At some point the conference room doors had been opened and any possibility of secreting this situation with a sweep under the rug had been completely dissolved. Good, she thought angrily.

Amara didn’t even care how everyone jerked back away from her and made a wide path for her to pass through. She was used to being treated like one of the many untouchables of their society. Still …

As horrible as their captivity had been, it had been incredibly equalizing.

She’d never formed friendships with intelligent, normal women like Mina, Rachael, and Devona before.

Not with anyone, really. They’d always been a cut above someone like her, or just incomprehensible.

It wasn’t until she’d had nothing to do all day but talk with them that she’d slowed down to realize station in life didn’t make all that much difference in how damn difficult things could be.

Without them, she’d never have been able to appreciate the trust, companionship, and loyalty of friendship.

If it hadn’t been for that pathway being built first, the encounter between her and Nick could have turned into something dreadfully different.

Amara repressed a shudder when she realized she actually had to be grateful to Paulson for that. For Nick.

What of Nick? When this was all over and they were free, what would happen to them? Could this damage to their genetics be reversed? Would Nick eagerly seek a cure and a way out of this forced bond between them?

Amara found herself running, rushing until she was bursting out into the cool, open air outside.

She found a cut of the building to hide herself behind and slowly sank down against the rough, scraping brick until her knees were under her chin, her arms squeezing around her shins as she hugged her thighs against her chest. She closed her eyes tight.

They were freaks and monsters.
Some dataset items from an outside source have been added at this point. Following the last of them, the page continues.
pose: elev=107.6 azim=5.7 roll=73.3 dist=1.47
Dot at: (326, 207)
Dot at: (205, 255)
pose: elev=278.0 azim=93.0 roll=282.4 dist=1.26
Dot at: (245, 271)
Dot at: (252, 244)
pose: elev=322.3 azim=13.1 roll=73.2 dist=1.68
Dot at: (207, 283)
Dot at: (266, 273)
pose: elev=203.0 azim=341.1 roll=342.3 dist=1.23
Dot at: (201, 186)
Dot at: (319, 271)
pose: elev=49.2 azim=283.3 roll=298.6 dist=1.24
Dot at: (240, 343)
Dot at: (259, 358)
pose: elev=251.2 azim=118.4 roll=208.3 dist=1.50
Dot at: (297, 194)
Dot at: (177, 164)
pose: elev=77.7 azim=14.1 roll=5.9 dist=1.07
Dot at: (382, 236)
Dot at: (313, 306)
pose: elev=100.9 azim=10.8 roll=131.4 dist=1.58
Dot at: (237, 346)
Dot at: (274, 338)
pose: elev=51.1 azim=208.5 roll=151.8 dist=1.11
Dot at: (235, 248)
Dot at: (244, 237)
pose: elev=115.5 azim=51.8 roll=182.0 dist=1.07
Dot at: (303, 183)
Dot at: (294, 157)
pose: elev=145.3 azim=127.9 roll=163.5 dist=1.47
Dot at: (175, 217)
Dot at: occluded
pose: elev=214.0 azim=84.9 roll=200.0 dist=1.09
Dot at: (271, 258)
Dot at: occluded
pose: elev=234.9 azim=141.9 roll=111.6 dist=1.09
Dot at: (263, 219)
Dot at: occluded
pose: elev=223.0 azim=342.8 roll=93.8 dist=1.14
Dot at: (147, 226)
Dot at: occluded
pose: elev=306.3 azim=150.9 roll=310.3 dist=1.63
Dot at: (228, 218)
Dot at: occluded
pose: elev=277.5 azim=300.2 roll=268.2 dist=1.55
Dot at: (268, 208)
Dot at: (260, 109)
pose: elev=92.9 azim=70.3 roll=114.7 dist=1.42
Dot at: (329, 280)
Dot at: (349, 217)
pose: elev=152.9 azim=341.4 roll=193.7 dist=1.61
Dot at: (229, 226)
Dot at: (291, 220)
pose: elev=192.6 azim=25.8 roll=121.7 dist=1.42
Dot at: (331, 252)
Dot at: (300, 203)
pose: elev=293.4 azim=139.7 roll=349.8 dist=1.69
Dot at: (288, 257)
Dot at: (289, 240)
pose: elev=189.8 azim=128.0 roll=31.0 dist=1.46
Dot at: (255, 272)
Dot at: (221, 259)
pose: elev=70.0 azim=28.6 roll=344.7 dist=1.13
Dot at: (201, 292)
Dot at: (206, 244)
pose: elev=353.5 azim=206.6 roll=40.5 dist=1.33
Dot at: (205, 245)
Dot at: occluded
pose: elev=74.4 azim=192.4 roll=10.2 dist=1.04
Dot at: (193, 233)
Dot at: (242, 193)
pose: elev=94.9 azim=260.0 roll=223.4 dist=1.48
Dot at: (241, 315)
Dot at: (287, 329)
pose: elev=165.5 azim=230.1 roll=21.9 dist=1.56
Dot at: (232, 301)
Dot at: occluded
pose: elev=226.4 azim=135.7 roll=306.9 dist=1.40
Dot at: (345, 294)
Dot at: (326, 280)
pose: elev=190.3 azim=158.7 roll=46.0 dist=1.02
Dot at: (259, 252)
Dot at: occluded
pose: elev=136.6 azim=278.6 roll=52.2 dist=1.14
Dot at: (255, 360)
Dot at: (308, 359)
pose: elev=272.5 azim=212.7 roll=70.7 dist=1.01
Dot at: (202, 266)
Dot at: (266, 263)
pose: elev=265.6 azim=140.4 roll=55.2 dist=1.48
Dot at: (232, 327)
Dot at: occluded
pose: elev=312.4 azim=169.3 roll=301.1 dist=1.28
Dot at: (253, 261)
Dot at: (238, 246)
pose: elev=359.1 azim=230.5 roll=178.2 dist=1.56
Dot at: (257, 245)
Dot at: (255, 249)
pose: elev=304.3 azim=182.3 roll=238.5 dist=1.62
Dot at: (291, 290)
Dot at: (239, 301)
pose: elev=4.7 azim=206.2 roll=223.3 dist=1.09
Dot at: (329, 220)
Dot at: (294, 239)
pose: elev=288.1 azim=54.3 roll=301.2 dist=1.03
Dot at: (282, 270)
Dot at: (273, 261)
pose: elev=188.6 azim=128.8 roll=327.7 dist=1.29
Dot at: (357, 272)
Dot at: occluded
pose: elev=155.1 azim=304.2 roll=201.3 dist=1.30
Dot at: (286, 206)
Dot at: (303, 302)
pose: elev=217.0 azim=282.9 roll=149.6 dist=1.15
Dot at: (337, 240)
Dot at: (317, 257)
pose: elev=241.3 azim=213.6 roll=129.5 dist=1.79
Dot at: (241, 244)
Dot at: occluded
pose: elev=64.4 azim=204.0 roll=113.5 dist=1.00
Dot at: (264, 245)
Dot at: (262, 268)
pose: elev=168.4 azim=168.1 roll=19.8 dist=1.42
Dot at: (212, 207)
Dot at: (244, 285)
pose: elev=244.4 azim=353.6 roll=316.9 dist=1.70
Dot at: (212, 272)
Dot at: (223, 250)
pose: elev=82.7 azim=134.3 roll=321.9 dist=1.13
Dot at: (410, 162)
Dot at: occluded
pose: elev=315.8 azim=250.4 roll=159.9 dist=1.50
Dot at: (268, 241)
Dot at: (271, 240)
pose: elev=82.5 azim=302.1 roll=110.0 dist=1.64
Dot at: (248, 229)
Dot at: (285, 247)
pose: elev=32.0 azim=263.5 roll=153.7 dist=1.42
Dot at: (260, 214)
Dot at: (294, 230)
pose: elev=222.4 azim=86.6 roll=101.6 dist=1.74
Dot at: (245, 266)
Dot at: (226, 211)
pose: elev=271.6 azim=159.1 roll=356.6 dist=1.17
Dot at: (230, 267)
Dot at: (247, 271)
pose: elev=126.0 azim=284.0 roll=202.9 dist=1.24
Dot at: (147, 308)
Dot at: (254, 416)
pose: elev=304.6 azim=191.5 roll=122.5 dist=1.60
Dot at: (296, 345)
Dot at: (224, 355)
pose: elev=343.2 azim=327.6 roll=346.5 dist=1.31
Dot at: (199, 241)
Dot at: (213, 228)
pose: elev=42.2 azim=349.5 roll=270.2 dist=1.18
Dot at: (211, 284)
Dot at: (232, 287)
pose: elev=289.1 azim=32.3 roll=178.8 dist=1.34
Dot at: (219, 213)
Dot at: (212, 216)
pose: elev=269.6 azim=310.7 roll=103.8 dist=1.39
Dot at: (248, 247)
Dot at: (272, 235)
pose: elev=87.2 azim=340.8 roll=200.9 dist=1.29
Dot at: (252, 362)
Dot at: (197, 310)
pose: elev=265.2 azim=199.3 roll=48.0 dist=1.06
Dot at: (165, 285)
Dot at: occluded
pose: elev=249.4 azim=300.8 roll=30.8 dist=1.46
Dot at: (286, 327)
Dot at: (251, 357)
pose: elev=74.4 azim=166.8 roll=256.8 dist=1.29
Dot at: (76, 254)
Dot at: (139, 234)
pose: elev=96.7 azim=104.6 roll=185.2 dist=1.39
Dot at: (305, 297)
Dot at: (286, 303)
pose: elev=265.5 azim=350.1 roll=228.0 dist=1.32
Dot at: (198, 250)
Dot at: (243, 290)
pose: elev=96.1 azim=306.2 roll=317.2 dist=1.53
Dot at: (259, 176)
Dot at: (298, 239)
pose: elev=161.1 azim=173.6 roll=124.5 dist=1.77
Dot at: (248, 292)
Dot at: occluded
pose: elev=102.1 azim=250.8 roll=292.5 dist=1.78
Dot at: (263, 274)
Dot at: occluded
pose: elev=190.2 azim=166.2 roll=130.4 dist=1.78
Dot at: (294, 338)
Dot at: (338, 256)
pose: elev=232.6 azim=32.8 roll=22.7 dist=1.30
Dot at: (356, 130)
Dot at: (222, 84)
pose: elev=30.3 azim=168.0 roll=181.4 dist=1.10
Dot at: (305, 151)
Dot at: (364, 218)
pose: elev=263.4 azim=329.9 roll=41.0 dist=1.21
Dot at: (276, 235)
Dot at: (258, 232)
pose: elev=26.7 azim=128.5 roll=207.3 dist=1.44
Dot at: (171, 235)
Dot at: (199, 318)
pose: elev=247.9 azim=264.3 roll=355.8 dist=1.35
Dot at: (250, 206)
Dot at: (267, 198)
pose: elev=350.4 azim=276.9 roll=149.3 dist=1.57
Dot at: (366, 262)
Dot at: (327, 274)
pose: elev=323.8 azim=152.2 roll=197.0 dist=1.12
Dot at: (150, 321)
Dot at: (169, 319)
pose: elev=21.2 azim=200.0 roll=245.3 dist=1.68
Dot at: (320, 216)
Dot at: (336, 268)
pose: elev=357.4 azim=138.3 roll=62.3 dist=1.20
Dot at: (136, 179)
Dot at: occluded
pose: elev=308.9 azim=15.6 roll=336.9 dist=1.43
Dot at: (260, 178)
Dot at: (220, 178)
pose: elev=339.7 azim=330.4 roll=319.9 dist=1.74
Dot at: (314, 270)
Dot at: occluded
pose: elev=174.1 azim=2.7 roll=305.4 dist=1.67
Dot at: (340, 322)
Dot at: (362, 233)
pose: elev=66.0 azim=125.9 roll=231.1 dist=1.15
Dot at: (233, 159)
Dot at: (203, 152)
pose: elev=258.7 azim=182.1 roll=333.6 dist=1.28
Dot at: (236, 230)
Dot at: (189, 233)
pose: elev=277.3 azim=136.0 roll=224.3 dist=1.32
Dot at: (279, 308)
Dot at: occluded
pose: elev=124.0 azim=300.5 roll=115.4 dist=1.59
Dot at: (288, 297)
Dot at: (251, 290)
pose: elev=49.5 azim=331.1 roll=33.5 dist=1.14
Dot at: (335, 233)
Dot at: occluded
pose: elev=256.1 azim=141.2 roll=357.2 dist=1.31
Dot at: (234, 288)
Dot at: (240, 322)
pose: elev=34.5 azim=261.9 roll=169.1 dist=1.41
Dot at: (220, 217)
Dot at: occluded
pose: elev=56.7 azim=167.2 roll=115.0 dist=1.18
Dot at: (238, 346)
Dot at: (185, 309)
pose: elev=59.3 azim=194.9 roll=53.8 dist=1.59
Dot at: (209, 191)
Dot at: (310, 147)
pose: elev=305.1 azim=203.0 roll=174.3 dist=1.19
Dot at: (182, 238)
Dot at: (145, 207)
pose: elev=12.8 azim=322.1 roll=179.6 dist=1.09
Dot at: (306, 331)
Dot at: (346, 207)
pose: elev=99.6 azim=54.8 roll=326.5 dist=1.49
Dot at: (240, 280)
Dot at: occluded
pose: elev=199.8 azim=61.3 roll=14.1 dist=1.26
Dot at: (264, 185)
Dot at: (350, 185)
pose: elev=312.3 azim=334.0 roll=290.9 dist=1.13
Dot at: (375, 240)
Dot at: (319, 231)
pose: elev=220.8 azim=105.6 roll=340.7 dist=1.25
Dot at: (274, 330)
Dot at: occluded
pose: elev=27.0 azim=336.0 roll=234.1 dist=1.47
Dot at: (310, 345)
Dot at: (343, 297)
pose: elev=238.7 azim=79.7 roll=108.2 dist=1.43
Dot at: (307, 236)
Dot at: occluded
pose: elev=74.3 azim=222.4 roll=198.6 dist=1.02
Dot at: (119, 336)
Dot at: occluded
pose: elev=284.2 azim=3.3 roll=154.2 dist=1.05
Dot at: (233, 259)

Everyone would know.

Most, she knew, would react just like Carl had.

People had no tolerance for differences, especially horrifying ones like blood drinking, fangs, and claws.

The immortality part would scare the living piss out of some, and attract all the wrong kinds of others.

This was a society that, instead of solving the violence of gangs, had simply walled them all up and hoped they’d all kill one another eventually as they fought over what little territory there was.

They hadn’t cared that not everyone they’d walled up with them had anything to do with gangs.

They’d written it off and waited for it to get better.

Just how were they going to respond to thousands of immortal killers, most of whom had been sucked out of the lost populaces of the Dark Cities or the impoverished areas that surrounded it?

How should they respond? She’d been in captivity with some of these maniacs for months.

The idea of a rapist or serial killer who couldn’t be stopped or killed, set free to run loose in the world was sickening.

And would the general public be able to see the difference between a Morphate like that and ones like her and Nick?

She knew with rock-solid dread of surety that they would not. She realized that, perhaps, they should not. Morphates, by the looks of things, were the only ones who would ever be able to police their own.

By the time Nick came to find her over an hour later, she only needed to look into his face to see that she wasn’t the only one beginning to come to these conclusions.

“Oh, Nick,” she whispered as dread sank into her every cell, “we have to do something.”